One of the famous hotels of the colonial era. The statue is of Saad Zaghoul, a nationalist hero, leader of the Waft Party, and briefly (in 1924) prime minister of Egypt.

Triumphant.

Another of the hotels of that day, the Cecil, now reflagged.

Back a block from the water. In 1907 the population was 330,000. That included 60,000 Europeans, of whom 24,000 were Greeks and 16,000 Italians who would have felt right at home in the massive blocks here.

Office building.

Detail.

Signs in abundance.

At your service.

The French legacy.

A nominally Swiss pharmacy.

Cinema from the 1930s.

From 2002: the waterside Bibliotheca Alexandrina.

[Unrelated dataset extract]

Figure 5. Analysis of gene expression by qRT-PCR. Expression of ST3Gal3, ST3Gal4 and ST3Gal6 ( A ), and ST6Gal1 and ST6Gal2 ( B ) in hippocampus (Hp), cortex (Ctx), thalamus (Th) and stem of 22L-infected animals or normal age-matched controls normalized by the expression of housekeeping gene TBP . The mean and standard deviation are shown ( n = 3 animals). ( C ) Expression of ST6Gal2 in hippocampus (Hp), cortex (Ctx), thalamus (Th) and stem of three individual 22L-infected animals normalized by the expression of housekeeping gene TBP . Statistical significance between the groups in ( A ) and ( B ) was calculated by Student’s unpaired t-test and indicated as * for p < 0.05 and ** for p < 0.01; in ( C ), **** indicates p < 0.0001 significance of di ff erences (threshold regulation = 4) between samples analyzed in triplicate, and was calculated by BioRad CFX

A plainclothes security guard, with a none-too-subtle weapon.

One of the few bits of antiquity to survive in Alexandria: Pompey's Pillar was erected not for Pompey but centuries later to support a statue of Diocletian. Don't feel too sorry for him; he doesn't mind.

It's made of red granite from Aswan that was presumably first cut for use in a temple. How it got here is another matter, river or no.

And now for something completely different: a shopping center just outside Alexandria and on the desert road to Cairo.

Dates.

Rice.

Check-outs in abundance; customers scarce.

Down the mall.

Rolling back to Cairo.

Subdivision ahead.

Lonely pioneers in Madinat as-Sadat, or Sadat City, a good 30 or 40 miles from the metropolis. Ugly commute, but clean air.

A brave developer closer to Giza. Have to feel sorry for those poor palms.